De arts had hierop een psychiater in consult gevraagd die de vrouw ruim een maand na het bezoek van de eerste consulent zou onderzoeken. Echter, gedurende deze periode verslechterde de fysieke toestand van de vrouw snel. De pijn werd steeds heviger en de angst voor vallen en bloedingen steeds groter. De arts heeft toegelicht dat de vrouw enige tijd verward was geweest bij het gebruik van oxycodon tegen de pijn. Na het staken van deze medicatie en na de start met haldol klaarde het licht delirant beeld op. Mogelijk was de vrouw tijdens het bezoek van de eerste consulent nog enigszins verward. Hij stelde evenwel vast dat de vrouw in de periode na het bezoek van de eerste consulent bij herhaling steeds explicieter in staat was uitdrukking te geven aan haar verzoek.

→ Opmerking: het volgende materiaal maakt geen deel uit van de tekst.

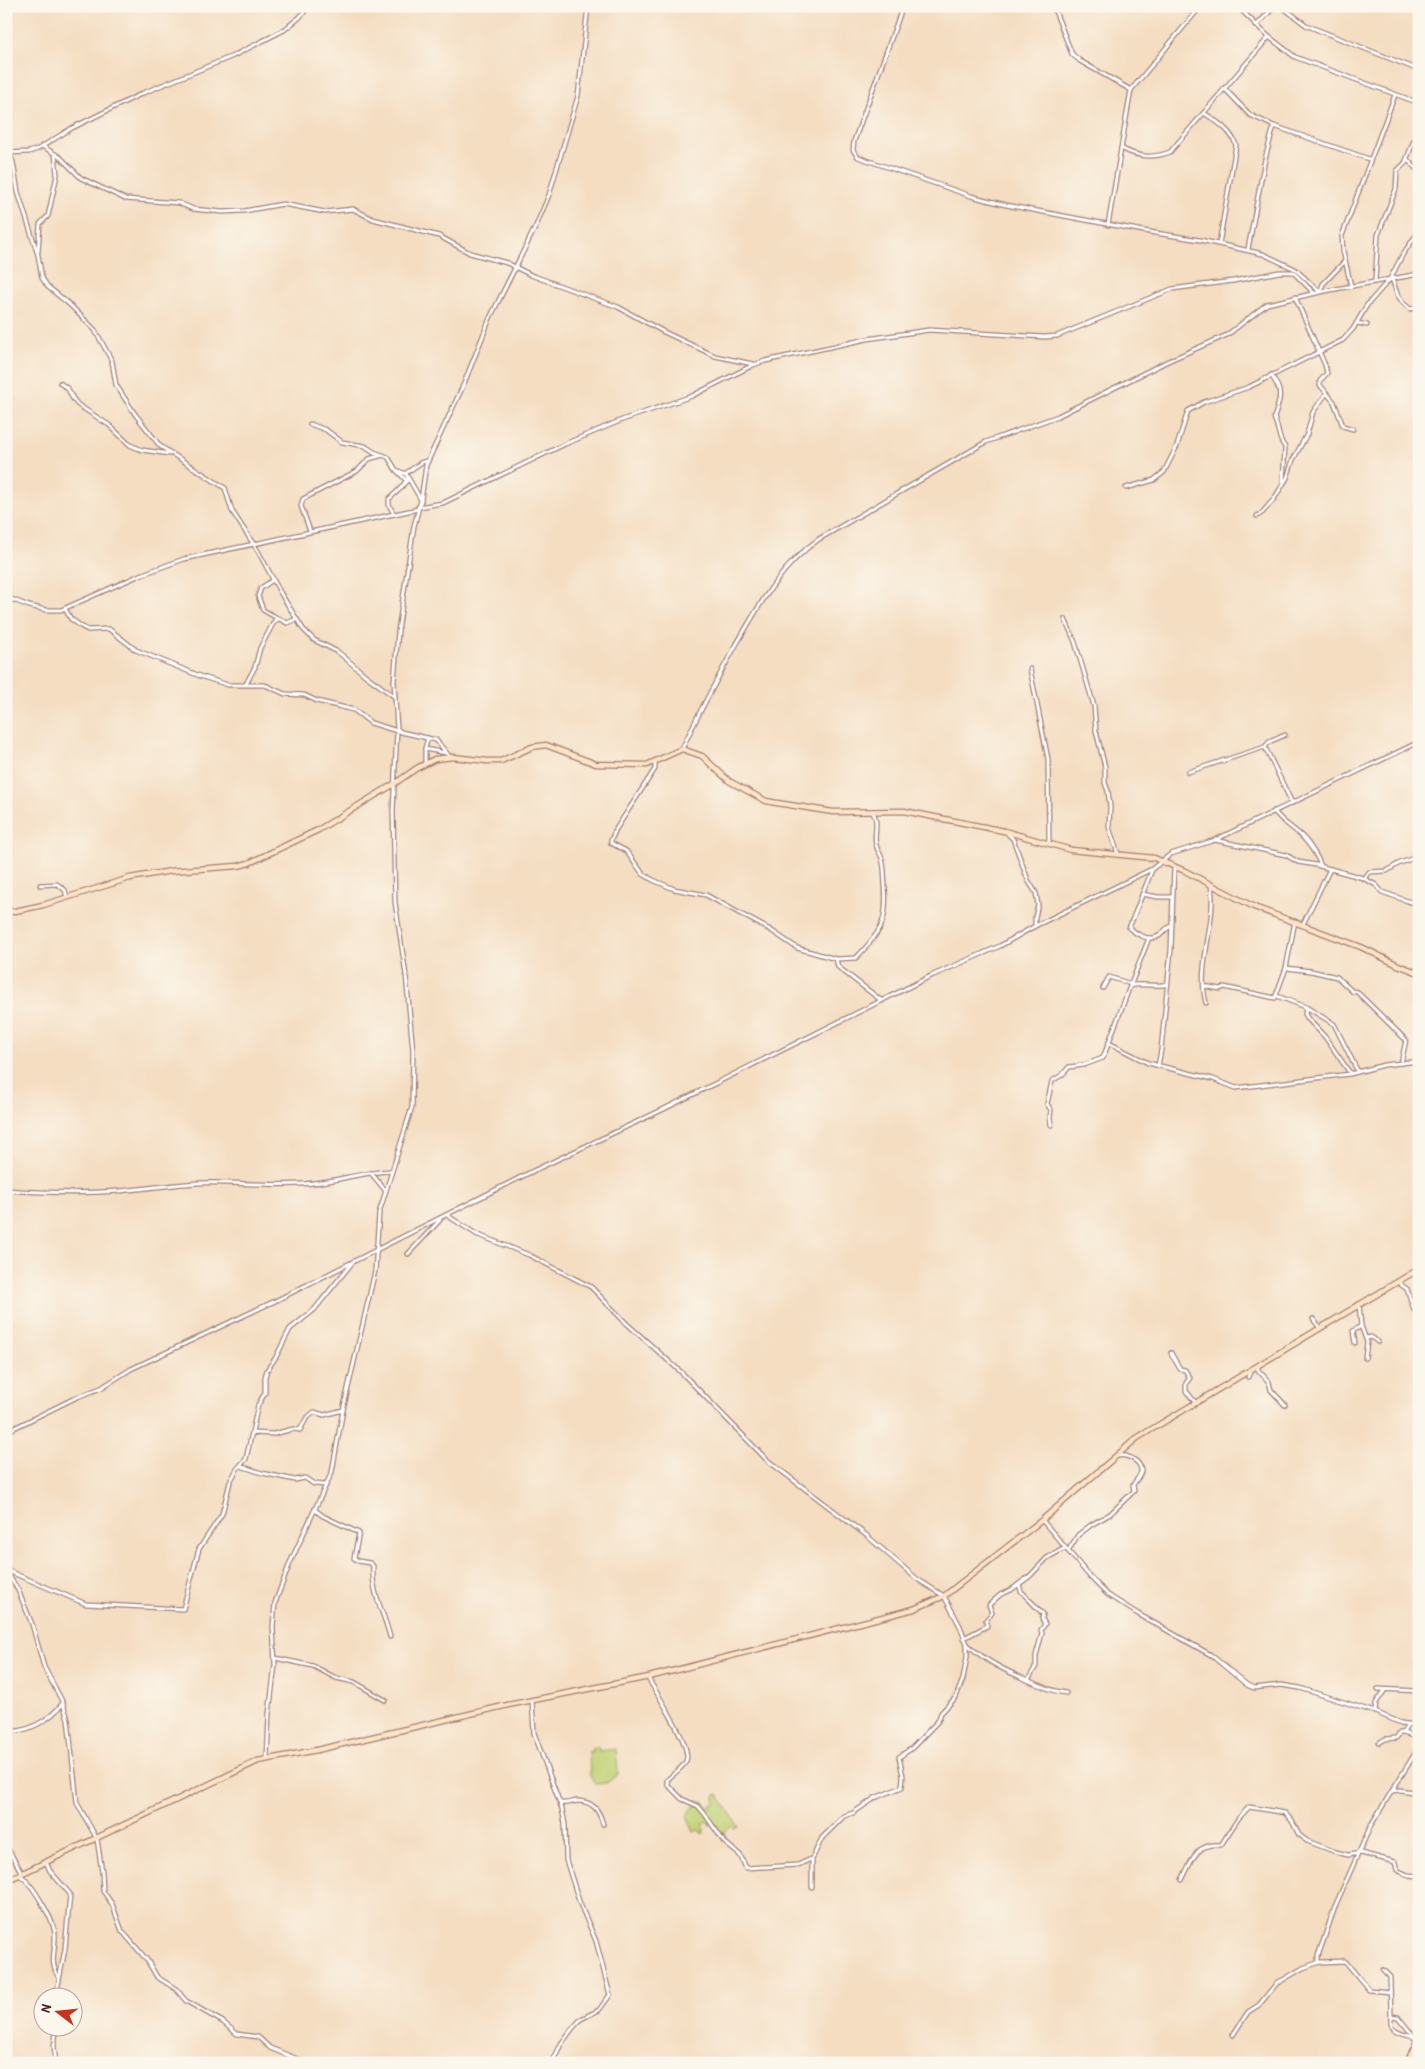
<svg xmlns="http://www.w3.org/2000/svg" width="1425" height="2069" font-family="'Patrick Hand',sans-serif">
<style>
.green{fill:#c1d275;stroke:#867850}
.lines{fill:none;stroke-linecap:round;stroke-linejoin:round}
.street-casing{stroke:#9f7e76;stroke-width:5.5}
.secondary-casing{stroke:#9f7e76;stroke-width:7}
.street{stroke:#fff;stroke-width:3}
.secondary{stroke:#fee4c5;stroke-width:4.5}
</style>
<rect width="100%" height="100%" fill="#fbf7ec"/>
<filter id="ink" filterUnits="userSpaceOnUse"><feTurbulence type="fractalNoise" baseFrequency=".02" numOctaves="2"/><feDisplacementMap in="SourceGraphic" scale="10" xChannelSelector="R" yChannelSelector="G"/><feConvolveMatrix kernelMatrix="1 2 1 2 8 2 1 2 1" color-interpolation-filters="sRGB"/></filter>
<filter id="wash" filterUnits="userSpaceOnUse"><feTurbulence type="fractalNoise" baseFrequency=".0096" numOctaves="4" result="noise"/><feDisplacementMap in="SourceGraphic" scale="20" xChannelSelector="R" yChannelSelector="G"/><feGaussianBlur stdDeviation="1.12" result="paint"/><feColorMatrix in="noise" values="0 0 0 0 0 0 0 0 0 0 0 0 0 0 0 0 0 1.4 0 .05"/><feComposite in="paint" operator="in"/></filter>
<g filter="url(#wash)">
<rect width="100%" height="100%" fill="#f4ddc1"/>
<g class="green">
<path d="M 598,1746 L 599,1751 L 616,1749 L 618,1774 L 607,1783 L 596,1784 L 590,1776 L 589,1751 L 592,1752 L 592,1748 Z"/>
<path d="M 718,1794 L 739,1827 L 734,1829 L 732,1826 L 724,1832 L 726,1838 L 723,1840 L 716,1826 L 710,1821 L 711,1824 L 710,1826 L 707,1821 L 702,1824 L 705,1828 L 703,1834 L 698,1830 L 694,1831 L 687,1816 L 694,1806 L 698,1806 L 702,1800 L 711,1809 L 711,1805 L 715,1804 L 715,1796 Z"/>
</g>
</g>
<g filter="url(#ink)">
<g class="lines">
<defs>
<g id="street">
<path d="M 903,6 L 854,141 L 853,150 L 858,157 L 971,196 L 1006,205 L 1149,232 L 1200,240 L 1263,254 L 1295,269 L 1320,292"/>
<path d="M 1053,6 L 1072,54 L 1080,61 L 1131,90"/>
<path d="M 1237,6 L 1269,37 L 1295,57 L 1419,103"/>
<path d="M 1281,6 L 1306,25 L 1318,30 L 1419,70"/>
<path d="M 1410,6 L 1419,12"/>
<path d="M 1256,26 L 1275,6"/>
<path d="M 1224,88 L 1250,115 L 1274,126 L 1369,159"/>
<path d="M 1204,113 C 1216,121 1231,130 1236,145 L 1219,244"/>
<path d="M 42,146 L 60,157 L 81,178 L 125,199 L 179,203 L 193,209 L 222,212 L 244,211 L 283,204 L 325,212 L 353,209 L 373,219 L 439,236 L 470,253 L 507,263 L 531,275 L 618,307 L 664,332 L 715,356 L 753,364"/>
<path d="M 1121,148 C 1137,157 1152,159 1170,152 L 1269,37"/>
<path d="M 6,153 L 29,152 L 38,149 L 72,128 L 143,93 L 233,56 L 284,30 L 300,17 L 309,6"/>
<path d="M 9,153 L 13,162 L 18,192 L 38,255 L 42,278 L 48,287 L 69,304 L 95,330 L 112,361 L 116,385 L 135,414 L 160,446 L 225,488 L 232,511 L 258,551 L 281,594 L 303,629 L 314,640 L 338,652 L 365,675 L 395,697"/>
<path d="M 1407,159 L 1419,172"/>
<path d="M 1108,225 L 1131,90 L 1201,6"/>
<path d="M 1248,249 L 1265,159 L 1274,126"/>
<path d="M 38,252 L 40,224 L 48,216 L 57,175 L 55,154"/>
<path d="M 1392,279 L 1398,296 L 1403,303 L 1410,309 L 1419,307"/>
<path d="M 1375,281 L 1378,235 L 1396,189 L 1397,171 L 1405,163 L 1419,128"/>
<path d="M 1351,286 L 1343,251 L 1342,236 L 1395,95"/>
<path d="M 1320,292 L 1323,284 L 1345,261"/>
<path d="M 1295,297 L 1325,365 L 1327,373 L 1320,381 L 1320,385 L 1334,402 L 1343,426 L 1353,429"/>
<path d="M 1357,323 L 1367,325"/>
<path d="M 1271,375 C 1284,393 1280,399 1274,418 C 1280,430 1277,438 1285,447 L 1283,481"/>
<path d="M 60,383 L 68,389 L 73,399 L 78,405 L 109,425 L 130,445 L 142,450 L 170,454"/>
<path d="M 310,424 L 326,430 L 342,442 L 365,446 L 374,452 L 388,457 L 396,470 L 406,474 L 421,500"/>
<path d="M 397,471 L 407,481"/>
<path d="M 406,473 L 422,462 L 428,461"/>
<path d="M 1126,488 L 1154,480 L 1164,472 L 1177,446 L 1188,411 L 1204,402 L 1249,387 L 1343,340 L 1353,329 L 1367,305 L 1390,279 L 1403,254 L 1419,231"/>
<path d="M 418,507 L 443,503 L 565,444 L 622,420 L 692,396 L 753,365 L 765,361 L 867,339 L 929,330 L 1045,337 L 1057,336 L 1172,289 L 1233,281 L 1279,272 L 1293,272 L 1314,293"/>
<path d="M 394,514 L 389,505 L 389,499 L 400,489 L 407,480"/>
<path d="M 1257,516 L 1262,513 L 1274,499 L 1287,478 L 1293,460 L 1307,434 L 1313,412 L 1326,394"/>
<path d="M 310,531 L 301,506 L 303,499 L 357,471 L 369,459 L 383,455"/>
<path d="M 273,580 L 261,588 L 258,596 L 263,610 L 277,618"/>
<path d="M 6,597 L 29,606 L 46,610 L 61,610 L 140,575 L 184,559 L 418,509"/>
<path d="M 65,609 L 71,619 L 82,627 L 88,630 L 109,629 L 136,650 L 200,676 L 228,685 L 265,685 L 285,694 L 304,695 L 317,701 L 354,710 L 371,723 L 397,731"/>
<path d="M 1065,619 L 1075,642 L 1094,706 L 1096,731 L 1105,767 L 1105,783 L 1108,791 L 1110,807 L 1109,827 L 1118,854"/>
<path d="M 1030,669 L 1048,759 L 1049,843"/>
<path d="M 246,684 L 255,667 L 260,648 L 275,620 L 280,619 L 287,623 L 297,619"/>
<path d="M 1265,747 L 1269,742 L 1285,735"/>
<path d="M 425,749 L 446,753"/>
<path d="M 682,749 C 698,714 716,681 735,647 C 758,607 780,566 819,539 L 986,442 L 1058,416 L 1168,361 L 1227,335 L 1267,304 L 1330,290 L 1419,274"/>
<path d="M 450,757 L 436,740 L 401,732 L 397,729 L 394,682 L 398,631 L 414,526 L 421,500 L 426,465 L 463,386 L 490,318 L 536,226 L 549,195 L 578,96 L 588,6"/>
<path d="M 655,762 L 655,769 L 616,829 L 611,840 L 611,843 L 626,851 L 643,874 L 653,880 L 674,889 L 706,895 L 772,931 L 797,948 L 836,959 L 838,967 L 882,1001"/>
<path d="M 425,763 L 425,748 L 428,738"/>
<path d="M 1188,772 L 1265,747 L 1292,803"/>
<path d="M 1274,811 C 1281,821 1289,825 1298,833 C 1307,840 1317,855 1321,866"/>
<path d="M 1006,832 L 1013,839 L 1028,880 L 1036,893 L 1038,905 L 1035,917 L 1035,926"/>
<path d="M 1215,840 L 1286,855 L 1298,862 L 1316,865 L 1363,878 L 1376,885 L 1382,892 L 1419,905"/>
<path d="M 1152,870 L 1129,928 C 1137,934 1148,942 1159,936 C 1163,933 1166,928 1171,926"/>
<path d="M 1364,879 L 1369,872 L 1387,871 L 1398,864 L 1419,856"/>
<path d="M 40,885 L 57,884 L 65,890 L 67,897"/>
<path d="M 1142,894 L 1158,897 L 1172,897"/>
<path d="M 1303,924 L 1330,869"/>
<path d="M 837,959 L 856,958 C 881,932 888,922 885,886 C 884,877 885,868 882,859 C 881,854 877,850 876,845 C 873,834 880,822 872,811"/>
<path d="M 1286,968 L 1311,971 L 1337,977 L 1353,992 L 1356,991 L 1406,1040 L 1401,1063"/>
<path d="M 1204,986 L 1220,989 L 1224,987 L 1275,998 L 1286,968 L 1295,921"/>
<path d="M 1103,988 L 1109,977 L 1131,984 L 1149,938"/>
<path d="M 1277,996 L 1306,1007 L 1334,1024 L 1358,1072"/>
<path d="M 1206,1003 C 1196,966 1217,923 1211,885"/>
<path d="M 1306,1007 L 1305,1014 L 1308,1019 L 1325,1037 L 1350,1073"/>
<path d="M 1109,1043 L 1148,1063 L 1213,1079 L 1236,1088 L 1350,1074 L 1384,1065 L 1419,1061"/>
<path d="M 1158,1066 L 1161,1050 L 1171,950 L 1174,866"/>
<path d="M 1051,1125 L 1050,1117 L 1051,1110 L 1047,1104 L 1052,1081 L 1062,1075 L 1069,1067 L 1084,1065 L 1103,1058 L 1130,986 C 1139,982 1157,988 1167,984"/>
<path d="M 371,1173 L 385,1190"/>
<path d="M 6,1190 C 44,1193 82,1194 120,1191 C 146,1189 173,1184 199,1183 C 233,1182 267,1186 301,1184 C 332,1183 360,1172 391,1171"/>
<path d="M 448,1216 L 476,1234 L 529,1255 L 591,1287 L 625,1322 L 681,1372 L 767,1460 L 866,1535 L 917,1579 L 944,1596 L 960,1626 L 967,1644 L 967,1657 L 963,1679 L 956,1697 L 941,1713 L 938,1721 L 912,1748 L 899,1757 L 903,1776 L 902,1787 L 875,1798 L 853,1813 L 844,1816 L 822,1838 L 812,1859 L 812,1887"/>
<path d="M 408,1254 L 440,1220"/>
<path d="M 1399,1281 L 1400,1284 L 1407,1289 L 1414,1310"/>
<path d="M 1313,1319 L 1320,1328"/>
<path d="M 1361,1326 L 1367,1342 L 1365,1358"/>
<path d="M 1367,1338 L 1371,1337 L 1378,1342"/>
<path d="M 1355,1343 L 1353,1331 L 1361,1326 L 1359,1304"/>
<path d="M 1171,1353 L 1180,1369 L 1185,1370 L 1190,1378 L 1186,1383 L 1186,1391 L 1195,1402"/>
<path d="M 1258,1366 L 1258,1370 L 1269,1382 L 1271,1390 L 1285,1405"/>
<path d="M 1248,1377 L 1251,1370"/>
<path d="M 6,1432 L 77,1397 L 101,1388 L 131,1369 L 275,1301 L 533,1171 L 664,1109 L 931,976 L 1000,946 L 1035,926 L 1152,869 L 1171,854 L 1215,840 L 1419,742"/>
<path d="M 252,1433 L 274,1434 L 293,1429 L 300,1430 L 306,1419 L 314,1412 L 324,1415 L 343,1410"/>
<path d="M 241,1466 L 262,1473 L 295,1480 L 305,1478 L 314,1484 L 326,1485"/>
<path d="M 315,1510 L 323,1516 L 359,1533 L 354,1558 L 358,1561 L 370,1563 L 373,1566 C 371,1593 384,1612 390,1637"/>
<path d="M 1042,1520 L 1091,1578 L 1108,1595 L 1138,1614 L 1211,1655 L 1247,1685 L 1254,1688 L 1281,1685 L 1300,1688 L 1375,1712 L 1401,1723 L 1419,1726"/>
<path d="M 1068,1551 L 1078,1535 L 1091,1525 L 1110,1514 L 1134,1491 L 1133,1485 C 1135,1481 1142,1475 1141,1470 C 1140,1460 1126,1454 1118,1456"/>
<path d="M 6,1570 L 86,1604 L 183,1609 L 199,1549 L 222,1514 L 230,1482 L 237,1469 L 246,1459 L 258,1405 L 265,1393 L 265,1377 L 267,1370 L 276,1357 L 290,1329 L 314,1310 L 352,1263"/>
<path d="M 6,1571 L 18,1590 L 32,1624 L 44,1667 L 62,1701 L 68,1719 L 77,1803 L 97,1839 L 102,1872 L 103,1891 L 112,1904 L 122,1931 L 147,1960 L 157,1977 L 176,1989 L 186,2001 L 223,2022 L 237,2034 L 258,2037 L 270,2048 L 307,2063"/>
<path d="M 1019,1584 L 1021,1591 L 1043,1614 L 1042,1619 L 1045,1624 L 1041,1630 L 1042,1633 L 1036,1656 L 1036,1666 L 1028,1680"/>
<path d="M 964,1638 L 987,1626 L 986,1620 L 992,1613 L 989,1605 L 1000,1595 L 1011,1590 L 1030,1576 L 1047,1558 L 1065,1548"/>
<path d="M 967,1644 C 986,1662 1008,1672 1032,1682 C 1045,1687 1051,1691 1066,1693"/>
<path d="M 275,1658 L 313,1666 L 336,1678 L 354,1682 L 385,1700"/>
<path d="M 1418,1663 L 1419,1681"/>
<path d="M 649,1677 L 649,1680 C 657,1694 693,1747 686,1761 C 683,1768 673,1774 667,1780 L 668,1785 L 682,1799 L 698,1806 L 704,1813 L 724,1842 L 740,1855 L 746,1868 L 798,1865 L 811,1859"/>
<path d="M 1378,1689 L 1419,1691"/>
<path d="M 532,1700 L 534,1733 L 562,1809 L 565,1824 L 566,1860 L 580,1904 L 596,1941 L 610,1995 L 599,2010 L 581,2019 L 572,2029 L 561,2044 L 552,2063"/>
<path d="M 1375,1712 L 1376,1703 L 1385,1690"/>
<path d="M 6,1731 C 27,1734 51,1719 63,1703"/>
<path d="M 1403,1733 L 1419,1738"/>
<path d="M 1379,1743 L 1385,1739 L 1396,1738 L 1400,1733 L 1403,1733 L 1408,1724"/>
<path d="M 267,1759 L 269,1714 L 275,1665 L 273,1626 L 275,1603 L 290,1563 L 332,1472 L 343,1410 L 375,1271 L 379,1213 L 412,1107 L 413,1051 L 406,975 L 395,902 L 393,811 L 397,730"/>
<path d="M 1392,1791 L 1400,1790 L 1419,1793"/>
<path d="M 561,1803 C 567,1804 571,1802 577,1801 C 593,1801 599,1810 603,1824"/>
<path d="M 6,1846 L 22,1873"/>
<path d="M 46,1862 L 50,1871 L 70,1894 L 65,1949 L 56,1996"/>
<path d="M 19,1875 C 31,1880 54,1921 55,1934 C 56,1949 49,1962 58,1976"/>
<path d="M 1182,1880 C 1191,1862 1196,1842 1221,1845 L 1238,1819 L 1249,1807 L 1285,1813 L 1292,1821 L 1299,1835 L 1307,1841 L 1336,1852 L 1348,1855 L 1361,1853 L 1395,1862 L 1397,1870 L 1408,1875 L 1419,1876"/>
<path d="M 1318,1962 L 1318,1956 L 1336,1904 L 1371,1825 L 1419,1747"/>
<path d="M 1383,1970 L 1390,1977 L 1391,2016 L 1398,2017 L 1417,2040"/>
<path d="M 1391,2016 C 1389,2033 1400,2033 1413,2037"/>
<path d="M 1233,2035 L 1248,2012 L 1259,2005 L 1276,1984 L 1303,1968 L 1320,1962 L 1345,1961 L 1369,1990 L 1390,1992"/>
<path d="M 56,2063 L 54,2046 L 57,2026"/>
<path d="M 1410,2063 L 1411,2063"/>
</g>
<g id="secondary">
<path d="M 6,913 L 43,905 L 130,878 L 171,871 L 238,866 L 249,863 L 318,830 L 394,784 L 417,768 L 435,759 L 453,757 L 487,761 L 501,761 L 532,747 L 546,745 L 596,764 L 647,765 L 682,749 L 702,756 L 729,781 L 766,801 L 777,803 L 833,812 L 904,811 L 1004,831 L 1071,850 L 1154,858 L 1185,871 L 1254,907 L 1361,947 L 1398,965 L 1419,973"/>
<path d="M 6,1881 L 258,1761 L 317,1750 L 508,1705 L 649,1677 L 914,1609 L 944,1596 L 1042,1520 L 1137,1438 L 1419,1269"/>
<path d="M 1407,2063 L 1419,2036"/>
</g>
</defs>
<use href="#street" class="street-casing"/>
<use href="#secondary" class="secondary-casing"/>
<use href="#street" class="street"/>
<use href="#secondary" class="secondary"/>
</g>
</g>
<rect width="1425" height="2069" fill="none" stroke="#fbf7ec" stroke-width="25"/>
<g transform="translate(58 2012) rotate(286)"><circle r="24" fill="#fbf7ec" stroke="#b4a19f"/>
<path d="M0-4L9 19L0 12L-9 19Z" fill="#c8321e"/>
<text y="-8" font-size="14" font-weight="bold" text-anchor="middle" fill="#4a1f2b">N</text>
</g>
</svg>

Gelet op deze fysieke verslechtering in samenhang bezien met het feit dat de arts geen enkele twijfel had over de weloverwogenheid van het verzoek, besloot de arts een tweede consulent te raadplegen. Dit omdat wachten op het advies van de psychiater een onnodige verlenging van het lijden van de vrouw zou zijn. Volgens de arts was er sprake van een vrijwillig en weloverwogen verzoek.
De tweede consulent bezocht de vrouw twee weken voor het overlijden. Zij constateerde dat de vrouw resoluut en helder was in haar verzoek, ziektebesef en –inzicht had en de consequenties van haar verzoek overzag. De tweede consulent concludeerde dat aan de zorgvuldigheidseisen werd voldaan.
Er waren voorts geen voor de vrouw aanvaardbare mogelijkheden meer om het lijden te verlichten. Verder kon uit de stukken worden afgeleid dat de arts de vrouw voldoende had voorgelicht over de situatie waarin zij zich bevond en haar vooruitzichten. De arts raadpleegde twee onafhankelijke SCEN-artsen als consulent. De tweede consulent kwam tot de conclusie dat aan de zorgvuldigheidseisen werd voldaan.
De arts voerde de euthanasie vervolgens uit met de middelen, in de hoeveelheid en op de wijze als aanbevolen in de KNMG/KNMP Richtlijn Uitvoering euthanasie en hulp bij zelfdoding van augustus 2012.
De commissie kwam tot het oordeel dat de arts gehandeld heeft overeenkomstig de zorgvuldigheidseisen.